• **ACTIVITY**
In the records below, find the line that contains "Whether it’s playing", then transcribe it and every later line exactly, stopping at the final line.

• **DATA**
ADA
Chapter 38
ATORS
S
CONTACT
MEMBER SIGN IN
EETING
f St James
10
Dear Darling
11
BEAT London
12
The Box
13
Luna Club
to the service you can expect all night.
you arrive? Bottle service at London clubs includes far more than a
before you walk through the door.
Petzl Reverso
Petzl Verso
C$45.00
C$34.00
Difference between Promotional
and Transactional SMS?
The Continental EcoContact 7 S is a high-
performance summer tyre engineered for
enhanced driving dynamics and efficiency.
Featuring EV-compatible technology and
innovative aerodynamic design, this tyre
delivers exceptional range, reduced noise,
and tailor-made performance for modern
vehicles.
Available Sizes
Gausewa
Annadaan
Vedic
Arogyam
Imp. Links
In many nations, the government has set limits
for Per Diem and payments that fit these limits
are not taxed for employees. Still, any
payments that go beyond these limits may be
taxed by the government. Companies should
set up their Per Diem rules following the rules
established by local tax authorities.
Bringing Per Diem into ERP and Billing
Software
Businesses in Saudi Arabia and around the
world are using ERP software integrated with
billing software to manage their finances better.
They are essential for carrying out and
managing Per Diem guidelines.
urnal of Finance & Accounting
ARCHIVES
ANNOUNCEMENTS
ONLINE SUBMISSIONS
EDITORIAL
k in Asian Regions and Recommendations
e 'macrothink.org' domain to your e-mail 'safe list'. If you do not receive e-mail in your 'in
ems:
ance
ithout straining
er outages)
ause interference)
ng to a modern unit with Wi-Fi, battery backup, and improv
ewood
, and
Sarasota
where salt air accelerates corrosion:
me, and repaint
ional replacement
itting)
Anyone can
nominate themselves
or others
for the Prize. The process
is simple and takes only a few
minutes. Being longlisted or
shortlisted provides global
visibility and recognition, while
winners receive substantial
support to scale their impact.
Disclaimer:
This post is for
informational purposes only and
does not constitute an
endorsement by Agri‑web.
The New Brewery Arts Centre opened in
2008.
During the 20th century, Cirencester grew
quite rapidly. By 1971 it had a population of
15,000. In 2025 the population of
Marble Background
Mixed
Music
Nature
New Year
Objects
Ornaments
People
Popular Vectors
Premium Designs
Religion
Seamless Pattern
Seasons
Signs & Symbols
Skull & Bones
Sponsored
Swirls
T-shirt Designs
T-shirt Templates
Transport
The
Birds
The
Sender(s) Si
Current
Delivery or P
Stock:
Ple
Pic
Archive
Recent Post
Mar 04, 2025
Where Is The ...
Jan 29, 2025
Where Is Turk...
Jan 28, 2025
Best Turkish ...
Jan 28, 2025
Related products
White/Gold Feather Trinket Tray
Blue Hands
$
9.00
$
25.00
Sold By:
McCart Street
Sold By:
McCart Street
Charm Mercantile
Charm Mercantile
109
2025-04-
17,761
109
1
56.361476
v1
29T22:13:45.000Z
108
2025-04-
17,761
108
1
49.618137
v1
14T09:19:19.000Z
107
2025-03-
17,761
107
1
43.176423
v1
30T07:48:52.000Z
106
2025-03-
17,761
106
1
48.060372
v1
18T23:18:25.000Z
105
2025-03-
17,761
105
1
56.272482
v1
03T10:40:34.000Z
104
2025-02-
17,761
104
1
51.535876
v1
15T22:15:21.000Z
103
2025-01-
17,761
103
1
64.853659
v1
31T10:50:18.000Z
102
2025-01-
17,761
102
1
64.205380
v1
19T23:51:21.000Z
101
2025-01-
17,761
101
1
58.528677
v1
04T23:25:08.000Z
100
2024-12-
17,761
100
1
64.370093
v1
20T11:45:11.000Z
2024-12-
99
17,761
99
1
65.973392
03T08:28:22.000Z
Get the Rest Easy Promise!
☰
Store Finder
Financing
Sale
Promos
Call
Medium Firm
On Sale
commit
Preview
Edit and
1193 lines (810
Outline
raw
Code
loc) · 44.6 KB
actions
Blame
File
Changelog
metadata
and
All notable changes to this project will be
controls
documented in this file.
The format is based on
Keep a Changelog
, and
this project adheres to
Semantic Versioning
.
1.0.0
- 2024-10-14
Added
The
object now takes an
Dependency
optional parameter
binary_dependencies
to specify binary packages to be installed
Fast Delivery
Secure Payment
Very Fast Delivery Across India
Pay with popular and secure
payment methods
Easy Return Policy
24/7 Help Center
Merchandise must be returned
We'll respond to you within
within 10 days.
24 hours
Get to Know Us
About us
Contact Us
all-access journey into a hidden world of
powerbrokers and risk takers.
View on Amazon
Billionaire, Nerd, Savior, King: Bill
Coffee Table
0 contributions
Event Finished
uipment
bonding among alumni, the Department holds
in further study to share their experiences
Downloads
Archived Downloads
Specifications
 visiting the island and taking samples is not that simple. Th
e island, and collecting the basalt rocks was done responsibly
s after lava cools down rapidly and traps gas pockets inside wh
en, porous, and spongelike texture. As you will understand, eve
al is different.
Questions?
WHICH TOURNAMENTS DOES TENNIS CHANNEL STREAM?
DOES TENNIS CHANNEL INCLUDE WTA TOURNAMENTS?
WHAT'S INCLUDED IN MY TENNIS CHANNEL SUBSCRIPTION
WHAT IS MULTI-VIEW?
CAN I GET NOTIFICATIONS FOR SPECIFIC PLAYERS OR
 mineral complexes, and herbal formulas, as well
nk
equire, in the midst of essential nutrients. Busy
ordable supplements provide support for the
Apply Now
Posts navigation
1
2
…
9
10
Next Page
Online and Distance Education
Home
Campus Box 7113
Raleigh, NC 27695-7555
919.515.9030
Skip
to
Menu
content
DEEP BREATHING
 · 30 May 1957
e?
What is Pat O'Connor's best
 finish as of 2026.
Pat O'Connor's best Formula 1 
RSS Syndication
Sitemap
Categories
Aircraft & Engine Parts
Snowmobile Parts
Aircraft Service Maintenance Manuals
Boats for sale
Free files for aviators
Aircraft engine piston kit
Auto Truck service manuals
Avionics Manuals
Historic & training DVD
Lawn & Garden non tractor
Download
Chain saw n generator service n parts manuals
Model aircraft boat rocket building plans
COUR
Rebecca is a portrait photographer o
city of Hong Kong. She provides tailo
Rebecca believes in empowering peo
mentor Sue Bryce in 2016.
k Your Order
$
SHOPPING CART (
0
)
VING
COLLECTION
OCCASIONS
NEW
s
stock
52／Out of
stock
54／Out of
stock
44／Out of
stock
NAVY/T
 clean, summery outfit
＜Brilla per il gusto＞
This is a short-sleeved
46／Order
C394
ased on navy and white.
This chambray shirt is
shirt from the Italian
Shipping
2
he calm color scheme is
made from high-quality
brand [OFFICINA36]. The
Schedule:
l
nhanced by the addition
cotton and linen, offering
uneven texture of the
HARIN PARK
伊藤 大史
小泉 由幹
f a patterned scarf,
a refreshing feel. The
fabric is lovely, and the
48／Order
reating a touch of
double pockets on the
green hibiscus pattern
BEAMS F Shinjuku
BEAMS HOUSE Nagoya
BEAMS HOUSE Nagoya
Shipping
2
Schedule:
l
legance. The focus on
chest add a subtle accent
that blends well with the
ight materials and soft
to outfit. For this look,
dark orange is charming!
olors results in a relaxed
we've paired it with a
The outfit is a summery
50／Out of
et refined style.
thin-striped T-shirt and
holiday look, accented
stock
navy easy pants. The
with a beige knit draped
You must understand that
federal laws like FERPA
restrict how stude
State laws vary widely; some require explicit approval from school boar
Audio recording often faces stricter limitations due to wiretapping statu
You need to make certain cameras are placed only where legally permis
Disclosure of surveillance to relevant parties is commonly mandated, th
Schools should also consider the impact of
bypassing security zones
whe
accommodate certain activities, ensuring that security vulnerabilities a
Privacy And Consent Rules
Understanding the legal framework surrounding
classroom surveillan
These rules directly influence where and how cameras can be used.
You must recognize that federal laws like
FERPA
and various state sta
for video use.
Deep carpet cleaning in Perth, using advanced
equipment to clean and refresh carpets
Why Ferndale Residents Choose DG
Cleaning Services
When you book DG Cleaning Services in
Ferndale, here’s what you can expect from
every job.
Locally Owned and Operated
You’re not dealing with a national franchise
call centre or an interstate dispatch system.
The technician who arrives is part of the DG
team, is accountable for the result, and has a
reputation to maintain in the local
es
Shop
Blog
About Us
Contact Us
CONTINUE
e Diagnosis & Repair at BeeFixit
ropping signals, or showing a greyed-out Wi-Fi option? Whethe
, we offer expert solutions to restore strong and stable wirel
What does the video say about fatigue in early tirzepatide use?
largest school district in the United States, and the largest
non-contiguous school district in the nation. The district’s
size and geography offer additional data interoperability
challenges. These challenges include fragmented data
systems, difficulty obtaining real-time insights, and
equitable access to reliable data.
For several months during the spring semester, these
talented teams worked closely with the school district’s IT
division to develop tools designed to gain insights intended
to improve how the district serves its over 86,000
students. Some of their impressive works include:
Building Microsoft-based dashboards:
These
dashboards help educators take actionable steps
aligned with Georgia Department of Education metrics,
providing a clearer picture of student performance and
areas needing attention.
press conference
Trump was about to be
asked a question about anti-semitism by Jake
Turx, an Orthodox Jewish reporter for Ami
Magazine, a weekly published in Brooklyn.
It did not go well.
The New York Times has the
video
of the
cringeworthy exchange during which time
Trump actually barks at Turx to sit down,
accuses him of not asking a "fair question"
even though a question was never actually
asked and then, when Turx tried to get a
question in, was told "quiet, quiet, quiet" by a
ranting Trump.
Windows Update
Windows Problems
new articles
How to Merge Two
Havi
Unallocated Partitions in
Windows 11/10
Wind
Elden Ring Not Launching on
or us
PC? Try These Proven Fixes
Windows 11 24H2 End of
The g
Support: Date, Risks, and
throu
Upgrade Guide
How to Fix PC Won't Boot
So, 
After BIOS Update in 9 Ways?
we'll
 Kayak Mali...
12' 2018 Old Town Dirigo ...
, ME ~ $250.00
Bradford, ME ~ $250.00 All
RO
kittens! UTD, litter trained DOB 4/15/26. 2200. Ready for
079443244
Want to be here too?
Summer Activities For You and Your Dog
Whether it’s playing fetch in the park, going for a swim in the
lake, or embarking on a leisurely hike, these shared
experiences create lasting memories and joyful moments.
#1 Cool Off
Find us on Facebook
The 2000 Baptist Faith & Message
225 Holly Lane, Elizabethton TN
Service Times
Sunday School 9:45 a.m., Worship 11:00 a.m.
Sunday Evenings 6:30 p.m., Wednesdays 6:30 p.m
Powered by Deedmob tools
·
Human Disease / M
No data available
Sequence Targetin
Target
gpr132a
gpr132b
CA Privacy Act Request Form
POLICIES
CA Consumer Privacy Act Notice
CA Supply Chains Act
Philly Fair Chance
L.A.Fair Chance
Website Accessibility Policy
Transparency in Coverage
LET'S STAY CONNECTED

• **PROBLEM SOLUTION**
Whether it’s playing fetch in the park, going for a swim in the
lake, or embarking on a leisurely hike, these shared
experiences create lasting memories and joyful moments.
#1 Cool Off
Find us on Facebook
The 2000 Baptist Faith & Message
225 Holly Lane, Elizabethton TN
Service Times
Sunday School 9:45 a.m., Worship 11:00 a.m.
Sunday Evenings 6:30 p.m., Wednesdays 6:30 p.m
Powered by Deedmob tools
·
Human Disease / M
No data available
Sequence Targetin
Target
gpr132a
gpr132b
CA Privacy Act Request Form
POLICIES
CA Consumer Privacy Act Notice
CA Supply Chains Act
Philly Fair Chance
L.A.Fair Chance
Website Accessibility Policy
Transparency in Coverage
LET'S STAY CONNECTED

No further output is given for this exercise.